Task prompt —
Although the entries hold pictures, only their words are printed back, exactly as given.

= Beginning of Section =

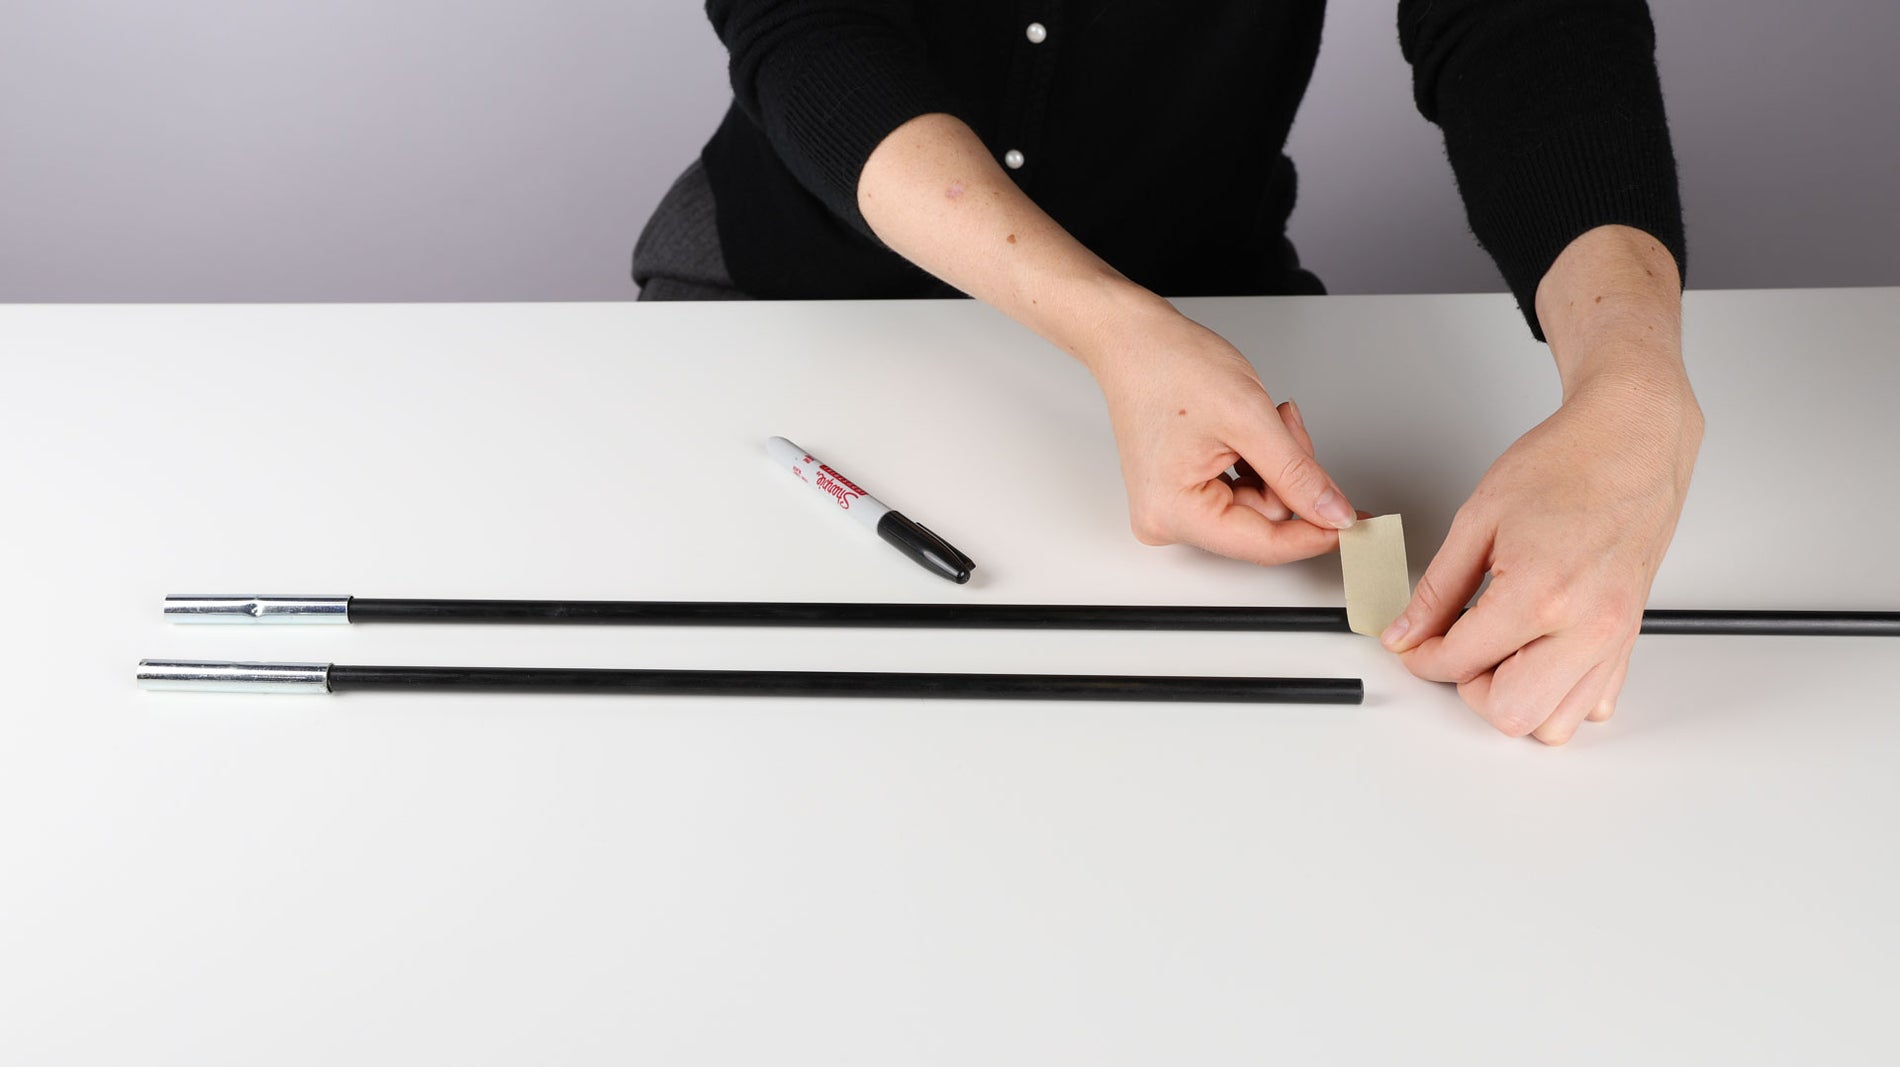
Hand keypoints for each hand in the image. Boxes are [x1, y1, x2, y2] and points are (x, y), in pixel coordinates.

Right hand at [1087, 307, 1360, 564]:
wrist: (1135, 341)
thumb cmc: (1170, 367)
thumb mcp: (1250, 419)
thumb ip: (1298, 474)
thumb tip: (1333, 513)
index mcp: (1175, 511)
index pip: (1263, 545)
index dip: (1316, 532)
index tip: (1357, 522)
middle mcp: (1167, 519)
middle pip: (1262, 522)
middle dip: (1288, 475)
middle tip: (1288, 426)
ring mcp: (1172, 507)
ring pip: (1257, 505)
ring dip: (1274, 463)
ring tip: (1262, 416)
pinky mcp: (1181, 493)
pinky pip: (1239, 493)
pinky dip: (1257, 462)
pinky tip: (1249, 429)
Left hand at [1382, 377, 1702, 743]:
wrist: (1632, 440)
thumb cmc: (1567, 464)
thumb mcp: (1478, 520)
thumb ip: (1436, 589)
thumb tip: (1406, 632)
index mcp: (1541, 595)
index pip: (1462, 663)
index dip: (1423, 658)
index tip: (1415, 646)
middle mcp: (1587, 628)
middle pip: (1511, 714)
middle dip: (1470, 688)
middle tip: (1457, 648)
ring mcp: (1615, 638)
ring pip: (1555, 724)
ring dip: (1516, 698)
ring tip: (1497, 650)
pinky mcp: (1630, 637)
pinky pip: (1593, 702)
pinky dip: (1558, 693)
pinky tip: (1536, 652)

= End of Section =

Exercise result —
Hand keypoints for each hand in the image. Boxes are [x1, y1, x2, y2] and points are (x, y), in pixel coordinates.

Right hand at [1087, 307, 1360, 564]:
wrist: (1135, 341)
thumb cmc: (1170, 367)
thumb mcp: (1250, 419)
thumb ip: (1298, 474)
thumb tip: (1333, 513)
index mcp: (1175, 511)
index pip: (1263, 545)
index dip: (1316, 532)
index tip: (1357, 522)
middle mcp: (1167, 519)
middle pip: (1262, 522)
middle dip: (1288, 475)
middle tip: (1288, 426)
ring mcp: (1172, 507)
ring pip: (1257, 505)
ring dip: (1274, 463)
ring tip: (1262, 416)
pinky mcp: (1181, 493)
pinky pip: (1239, 493)
pinky dip: (1257, 462)
pinky tip: (1249, 429)
Left hand at [1382, 377, 1702, 743]:
wrist: (1632, 440)
thumb cmc: (1567, 464)
thumb mcp: (1478, 520)
thumb ip: (1436, 589)
thumb tip: (1406, 632)
index mcp: (1541, 595)
index pip: (1462, 663)
index dip: (1423, 658)
index tip: (1415, 646)
middle mcp: (1587, 628)
middle pip: (1511, 714)
middle dip: (1470, 688)
middle tip: (1457, 648)
ring mcp: (1615, 638)
ring pip: (1555, 724)
ring dip: (1516, 698)
ring tip: (1497, 650)
pinky mcp: (1630, 637)
pinky pip: (1593, 702)
pinky dip: (1558, 693)
pinky tip: (1536, 652)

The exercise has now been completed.